Two hundred families were forced to live in an abandoned hotel in Madrid because They have nowhere to go. The Town Hall is looking for a way to evict them because, according to the Police, the place has become a hotbed of drugs and crime. His reasons are not completely unfounded since last week two people died on the propertyone due to inhaling gas from a generator and another during a fight.
A team of journalists from laSexta had the opportunity to access the interior of the hotel and hear the testimonies of some of the people who live there. Upon entering, what they find are corridors without light, lots of exposed wiring and people who, simply because they don’t have papers, have had to resort to squatting. Among them there are not only adults, there are also children and babies that their parents are trying to raise.
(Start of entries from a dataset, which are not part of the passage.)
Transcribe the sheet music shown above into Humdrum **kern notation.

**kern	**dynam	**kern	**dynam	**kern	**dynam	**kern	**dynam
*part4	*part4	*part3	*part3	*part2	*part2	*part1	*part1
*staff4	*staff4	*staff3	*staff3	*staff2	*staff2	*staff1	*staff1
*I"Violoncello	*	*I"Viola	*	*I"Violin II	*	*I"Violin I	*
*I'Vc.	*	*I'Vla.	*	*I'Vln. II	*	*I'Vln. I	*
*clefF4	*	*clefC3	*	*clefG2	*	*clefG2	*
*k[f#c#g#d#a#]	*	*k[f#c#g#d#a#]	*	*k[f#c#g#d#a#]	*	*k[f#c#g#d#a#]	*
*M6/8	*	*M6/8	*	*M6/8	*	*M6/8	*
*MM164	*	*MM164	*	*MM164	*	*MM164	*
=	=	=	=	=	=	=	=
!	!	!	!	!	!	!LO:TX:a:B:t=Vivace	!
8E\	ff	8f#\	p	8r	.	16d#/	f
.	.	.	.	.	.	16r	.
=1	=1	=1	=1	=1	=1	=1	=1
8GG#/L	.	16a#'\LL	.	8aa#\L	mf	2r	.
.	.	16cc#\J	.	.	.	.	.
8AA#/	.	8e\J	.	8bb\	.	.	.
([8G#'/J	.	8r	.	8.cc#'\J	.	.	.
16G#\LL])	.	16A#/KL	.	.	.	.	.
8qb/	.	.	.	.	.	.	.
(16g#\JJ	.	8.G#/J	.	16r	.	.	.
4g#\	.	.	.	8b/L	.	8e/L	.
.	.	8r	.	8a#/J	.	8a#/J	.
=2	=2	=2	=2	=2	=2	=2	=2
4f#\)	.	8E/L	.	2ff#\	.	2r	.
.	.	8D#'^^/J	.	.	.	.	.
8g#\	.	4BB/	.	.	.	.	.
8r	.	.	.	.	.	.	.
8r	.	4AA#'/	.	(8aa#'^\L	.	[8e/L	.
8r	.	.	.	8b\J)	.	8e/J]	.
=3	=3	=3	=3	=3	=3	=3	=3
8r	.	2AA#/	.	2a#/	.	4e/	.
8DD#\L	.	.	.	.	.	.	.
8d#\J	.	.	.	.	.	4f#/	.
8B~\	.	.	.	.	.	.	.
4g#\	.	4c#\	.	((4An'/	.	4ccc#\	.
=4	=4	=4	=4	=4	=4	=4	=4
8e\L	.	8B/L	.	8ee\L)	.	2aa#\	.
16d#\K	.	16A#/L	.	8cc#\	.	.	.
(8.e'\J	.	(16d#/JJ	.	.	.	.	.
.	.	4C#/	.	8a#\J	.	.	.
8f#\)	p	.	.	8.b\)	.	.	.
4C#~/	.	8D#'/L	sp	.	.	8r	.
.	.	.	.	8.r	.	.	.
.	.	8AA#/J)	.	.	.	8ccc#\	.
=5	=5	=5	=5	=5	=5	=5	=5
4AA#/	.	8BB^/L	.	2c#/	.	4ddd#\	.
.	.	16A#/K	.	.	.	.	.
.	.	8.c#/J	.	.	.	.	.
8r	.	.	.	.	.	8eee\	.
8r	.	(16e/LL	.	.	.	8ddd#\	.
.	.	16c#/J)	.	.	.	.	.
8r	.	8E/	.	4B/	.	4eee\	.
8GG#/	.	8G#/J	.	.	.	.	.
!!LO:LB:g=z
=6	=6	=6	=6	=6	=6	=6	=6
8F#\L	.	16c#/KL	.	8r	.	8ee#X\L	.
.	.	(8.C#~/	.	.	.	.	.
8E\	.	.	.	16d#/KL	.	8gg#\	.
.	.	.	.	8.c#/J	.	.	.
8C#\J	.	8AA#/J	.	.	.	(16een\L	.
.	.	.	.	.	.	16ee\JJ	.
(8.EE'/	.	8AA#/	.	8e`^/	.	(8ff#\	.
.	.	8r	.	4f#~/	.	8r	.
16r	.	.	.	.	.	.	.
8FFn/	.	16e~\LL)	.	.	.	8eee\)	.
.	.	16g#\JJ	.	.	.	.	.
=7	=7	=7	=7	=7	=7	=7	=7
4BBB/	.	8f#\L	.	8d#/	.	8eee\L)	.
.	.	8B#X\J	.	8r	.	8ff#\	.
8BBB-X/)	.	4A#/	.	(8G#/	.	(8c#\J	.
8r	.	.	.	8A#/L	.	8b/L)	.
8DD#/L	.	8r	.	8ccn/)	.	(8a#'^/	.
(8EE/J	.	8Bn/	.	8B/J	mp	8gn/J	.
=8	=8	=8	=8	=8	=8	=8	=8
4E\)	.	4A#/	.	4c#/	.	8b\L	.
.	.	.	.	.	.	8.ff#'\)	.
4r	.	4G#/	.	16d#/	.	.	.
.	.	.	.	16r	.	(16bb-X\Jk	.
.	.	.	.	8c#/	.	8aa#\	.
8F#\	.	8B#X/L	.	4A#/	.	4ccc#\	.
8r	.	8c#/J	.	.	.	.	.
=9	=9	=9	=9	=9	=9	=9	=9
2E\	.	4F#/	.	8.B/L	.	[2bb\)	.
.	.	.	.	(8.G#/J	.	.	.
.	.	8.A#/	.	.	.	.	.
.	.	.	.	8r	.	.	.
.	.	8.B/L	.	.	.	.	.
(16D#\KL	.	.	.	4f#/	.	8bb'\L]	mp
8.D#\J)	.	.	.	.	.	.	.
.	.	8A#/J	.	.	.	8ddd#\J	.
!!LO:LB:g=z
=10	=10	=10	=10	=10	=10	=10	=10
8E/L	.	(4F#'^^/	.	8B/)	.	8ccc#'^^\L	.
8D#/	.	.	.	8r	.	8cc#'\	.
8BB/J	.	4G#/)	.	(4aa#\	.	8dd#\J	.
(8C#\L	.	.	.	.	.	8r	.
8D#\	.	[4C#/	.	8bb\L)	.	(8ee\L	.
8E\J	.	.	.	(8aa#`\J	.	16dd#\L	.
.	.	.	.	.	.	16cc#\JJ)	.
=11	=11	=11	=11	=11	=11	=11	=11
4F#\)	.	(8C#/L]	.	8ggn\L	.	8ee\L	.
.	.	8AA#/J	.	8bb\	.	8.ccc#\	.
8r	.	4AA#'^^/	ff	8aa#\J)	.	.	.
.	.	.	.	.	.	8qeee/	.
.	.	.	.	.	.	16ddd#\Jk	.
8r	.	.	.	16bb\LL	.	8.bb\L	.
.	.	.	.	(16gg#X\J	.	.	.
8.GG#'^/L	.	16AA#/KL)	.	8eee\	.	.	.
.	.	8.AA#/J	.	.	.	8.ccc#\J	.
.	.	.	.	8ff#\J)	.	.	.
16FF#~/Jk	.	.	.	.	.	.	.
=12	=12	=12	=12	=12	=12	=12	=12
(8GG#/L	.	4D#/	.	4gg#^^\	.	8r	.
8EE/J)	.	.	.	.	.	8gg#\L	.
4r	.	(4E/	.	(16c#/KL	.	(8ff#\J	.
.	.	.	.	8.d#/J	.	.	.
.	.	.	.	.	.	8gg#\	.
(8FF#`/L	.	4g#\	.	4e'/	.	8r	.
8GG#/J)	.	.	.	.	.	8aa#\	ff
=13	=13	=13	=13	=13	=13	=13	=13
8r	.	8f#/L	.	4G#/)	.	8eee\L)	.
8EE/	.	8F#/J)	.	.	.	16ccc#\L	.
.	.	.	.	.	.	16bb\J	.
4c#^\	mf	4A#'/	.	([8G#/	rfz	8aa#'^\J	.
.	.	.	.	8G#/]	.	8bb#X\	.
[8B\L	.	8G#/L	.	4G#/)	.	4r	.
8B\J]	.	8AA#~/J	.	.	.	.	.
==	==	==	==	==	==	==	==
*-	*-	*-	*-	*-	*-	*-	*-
This is the case of a woman who has lived there for a week with her teenage daughter and who tells her story: “I lost my job and they threw me out. I was scared, but I had no choice but to come here.because no one rented us.” The testimony is not far from that of Ana Vargas, who showed the room where she lives with her daughters and in which there is a generator like the one that cost a person’s life : ” With We have electricity with this generator and with one like this, a neighbor died the other day, because “He turned on the generator in the room, absorbed all the poison and collapsed due to respiratory arrest.”
Furthermore, last Sunday, another resident of the hotel was killed after a fight. “A large group came throwing stones and “Suddenly I saw the boy bleeding from his throat.”Blonder Walter explained. Reason why agents guard the place day and night. However, the families who live there only demand “that we install the light matrix and repair this track so that the children can play ball or prepare them chocolate,” Vargas explained.
Despite everything, the town hall insists on its expulsion and the former owner assures that the company which managed it entered bankrupt and his situation is legal.